## [Provided passage]

□ □ □ □ □ □ □

As we age, most of us will find our short-term memory and ability to process new information "not what it used to be." This is the cognitive equivalent of creaky knees — an inconvenient reminder that we're getting older.
Dementia, though, is something different. With dementia, multiple areas of thinking are compromised and the deficits are likely to get worse. By definition, dementia means memory and other cognitive areas deteriorate to the point that everyday tasks and decisions become difficult, and sometimes impossible. The causes of dementia are many, but in this country, Alzheimer's disease is responsible for between 60% and 80% of dementia cases.
Are there ways to avoid Alzheimer's disease? Not according to the 2010 National Institutes of Health conference on preventing Alzheimer's disease and cognitive decline. The group's consensus statement said there is no evidence of "even moderate scientific quality" that nutritional supplements, herbal preparations, diet, or social and economic factors can reduce the chances of getting Alzheimer's. Interventions intended to delay the onset of Alzheimer's didn't fare much better.
But it's not all bad news: Physical activity and cognitive engagement may help keep cognitive decline at bay
In terms of staying sharp (versus developing dementia) as we get older, the outlook was a little better, according to the group. Diet and nutritional supplements still didn't pass muster, and no medication was billed as preventing cognitive decline, but physical activity and cognitive "engagement" seem to hold some promise.
Why the difference? For one thing, by the time people are diagnosed with Alzheimer's disease (even mild or moderate cases), there may already be too much brain damage for exercise and other interventions to do much good.

□ □ □ □ □ □ □

## [Record set]
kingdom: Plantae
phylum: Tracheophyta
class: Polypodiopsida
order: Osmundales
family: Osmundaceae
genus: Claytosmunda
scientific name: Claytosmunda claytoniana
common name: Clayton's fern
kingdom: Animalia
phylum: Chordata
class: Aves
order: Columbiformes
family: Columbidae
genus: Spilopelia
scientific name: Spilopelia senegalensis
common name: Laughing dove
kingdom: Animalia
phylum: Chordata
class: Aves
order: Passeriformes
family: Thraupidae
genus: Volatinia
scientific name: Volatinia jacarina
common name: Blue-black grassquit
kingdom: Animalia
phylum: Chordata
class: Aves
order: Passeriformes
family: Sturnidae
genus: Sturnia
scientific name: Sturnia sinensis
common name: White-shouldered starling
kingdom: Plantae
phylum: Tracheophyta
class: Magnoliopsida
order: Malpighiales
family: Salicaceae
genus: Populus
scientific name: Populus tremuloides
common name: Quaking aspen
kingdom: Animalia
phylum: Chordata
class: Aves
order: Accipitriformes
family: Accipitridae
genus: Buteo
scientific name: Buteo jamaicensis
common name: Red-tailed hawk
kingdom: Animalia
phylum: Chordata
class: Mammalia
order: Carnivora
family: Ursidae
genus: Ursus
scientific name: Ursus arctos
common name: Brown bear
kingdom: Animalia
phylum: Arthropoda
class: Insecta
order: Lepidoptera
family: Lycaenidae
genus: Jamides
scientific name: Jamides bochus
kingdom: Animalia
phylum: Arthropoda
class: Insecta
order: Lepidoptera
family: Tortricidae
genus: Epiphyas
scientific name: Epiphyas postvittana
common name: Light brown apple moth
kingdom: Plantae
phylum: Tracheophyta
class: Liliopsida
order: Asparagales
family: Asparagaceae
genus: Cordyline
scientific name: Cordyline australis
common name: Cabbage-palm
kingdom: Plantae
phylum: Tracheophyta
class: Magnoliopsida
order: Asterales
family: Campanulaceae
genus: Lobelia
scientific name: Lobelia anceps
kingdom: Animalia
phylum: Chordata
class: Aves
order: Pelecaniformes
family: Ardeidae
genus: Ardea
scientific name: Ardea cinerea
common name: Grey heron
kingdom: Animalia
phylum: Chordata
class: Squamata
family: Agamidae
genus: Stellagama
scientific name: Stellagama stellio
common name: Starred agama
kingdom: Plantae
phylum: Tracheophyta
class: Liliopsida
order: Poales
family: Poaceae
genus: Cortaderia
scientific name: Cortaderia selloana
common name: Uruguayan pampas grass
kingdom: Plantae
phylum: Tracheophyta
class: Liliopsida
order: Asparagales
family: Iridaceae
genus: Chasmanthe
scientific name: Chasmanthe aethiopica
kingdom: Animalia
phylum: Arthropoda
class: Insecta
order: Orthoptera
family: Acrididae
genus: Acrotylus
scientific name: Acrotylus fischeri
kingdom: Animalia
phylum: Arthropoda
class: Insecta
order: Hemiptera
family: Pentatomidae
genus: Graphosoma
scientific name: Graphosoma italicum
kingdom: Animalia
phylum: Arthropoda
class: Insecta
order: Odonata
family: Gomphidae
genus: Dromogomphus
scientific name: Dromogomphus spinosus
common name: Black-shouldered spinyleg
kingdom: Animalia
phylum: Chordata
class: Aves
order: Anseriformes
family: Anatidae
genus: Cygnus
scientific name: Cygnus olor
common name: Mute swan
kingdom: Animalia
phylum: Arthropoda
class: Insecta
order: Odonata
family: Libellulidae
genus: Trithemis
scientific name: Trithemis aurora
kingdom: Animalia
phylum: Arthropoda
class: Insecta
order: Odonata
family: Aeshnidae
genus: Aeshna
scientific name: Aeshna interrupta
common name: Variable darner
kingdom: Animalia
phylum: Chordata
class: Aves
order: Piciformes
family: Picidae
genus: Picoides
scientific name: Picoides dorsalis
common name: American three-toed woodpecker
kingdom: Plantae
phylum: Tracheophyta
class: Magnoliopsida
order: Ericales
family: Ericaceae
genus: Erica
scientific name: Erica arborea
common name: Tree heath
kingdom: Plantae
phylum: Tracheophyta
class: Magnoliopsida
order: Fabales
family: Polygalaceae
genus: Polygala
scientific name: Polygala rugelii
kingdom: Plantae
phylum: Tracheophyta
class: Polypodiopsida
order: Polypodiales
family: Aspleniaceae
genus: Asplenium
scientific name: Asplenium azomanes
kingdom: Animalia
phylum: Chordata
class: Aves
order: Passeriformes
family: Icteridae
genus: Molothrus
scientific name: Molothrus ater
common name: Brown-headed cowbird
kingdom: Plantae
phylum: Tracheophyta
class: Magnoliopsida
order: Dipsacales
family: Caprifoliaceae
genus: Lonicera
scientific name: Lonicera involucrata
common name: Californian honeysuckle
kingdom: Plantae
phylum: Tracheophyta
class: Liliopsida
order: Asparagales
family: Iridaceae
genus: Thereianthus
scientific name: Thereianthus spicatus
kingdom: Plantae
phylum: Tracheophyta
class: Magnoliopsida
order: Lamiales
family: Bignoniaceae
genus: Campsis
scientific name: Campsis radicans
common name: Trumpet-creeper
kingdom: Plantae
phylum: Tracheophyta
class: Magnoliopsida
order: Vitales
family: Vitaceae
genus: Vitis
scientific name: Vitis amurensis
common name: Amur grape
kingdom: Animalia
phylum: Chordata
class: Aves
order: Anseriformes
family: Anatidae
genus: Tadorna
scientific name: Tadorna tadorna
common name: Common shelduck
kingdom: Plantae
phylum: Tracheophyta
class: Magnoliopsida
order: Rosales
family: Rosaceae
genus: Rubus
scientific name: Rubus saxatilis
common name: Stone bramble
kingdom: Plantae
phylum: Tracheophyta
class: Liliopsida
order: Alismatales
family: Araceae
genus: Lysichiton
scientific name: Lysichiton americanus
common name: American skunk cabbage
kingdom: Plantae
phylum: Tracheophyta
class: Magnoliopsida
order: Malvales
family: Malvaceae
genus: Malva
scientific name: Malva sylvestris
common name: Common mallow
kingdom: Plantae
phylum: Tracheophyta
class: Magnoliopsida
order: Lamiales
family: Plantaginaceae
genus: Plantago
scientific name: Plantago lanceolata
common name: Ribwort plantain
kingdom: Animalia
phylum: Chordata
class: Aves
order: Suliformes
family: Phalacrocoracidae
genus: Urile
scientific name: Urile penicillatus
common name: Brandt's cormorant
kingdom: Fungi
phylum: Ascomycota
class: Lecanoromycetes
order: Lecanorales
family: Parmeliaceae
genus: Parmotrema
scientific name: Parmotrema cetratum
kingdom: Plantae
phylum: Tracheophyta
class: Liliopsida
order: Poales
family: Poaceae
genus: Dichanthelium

□ □ □ □ □ □ □

## [Activity list]
**A)** Rewrite the Alzheimer's passage starting at "Are there ways" and ending at "fare much better.", swapping "consensus statement" for "joint report".
**B)** According to the Alzheimer's passage, what share of dementia cases in this country is Alzheimer's disease responsible for?
The entries have no connection to the Alzheimer's passage.

## [Per-task answers]
**A)**
Are there ways to avoid Alzheimer's disease? Not according to the 2010 National Institutes of Health conference on preventing Alzheimer's disease and cognitive decline. The group's joint report said there is no evidence of "even moderate scientific quality" that nutritional supplements, herbal preparations, diet, or social and economic factors can reduce the chances of getting Alzheimer's. Interventions intended to delay the onset of Alzheimer's didn't fare much better.

**B)** Between 60% and 80%.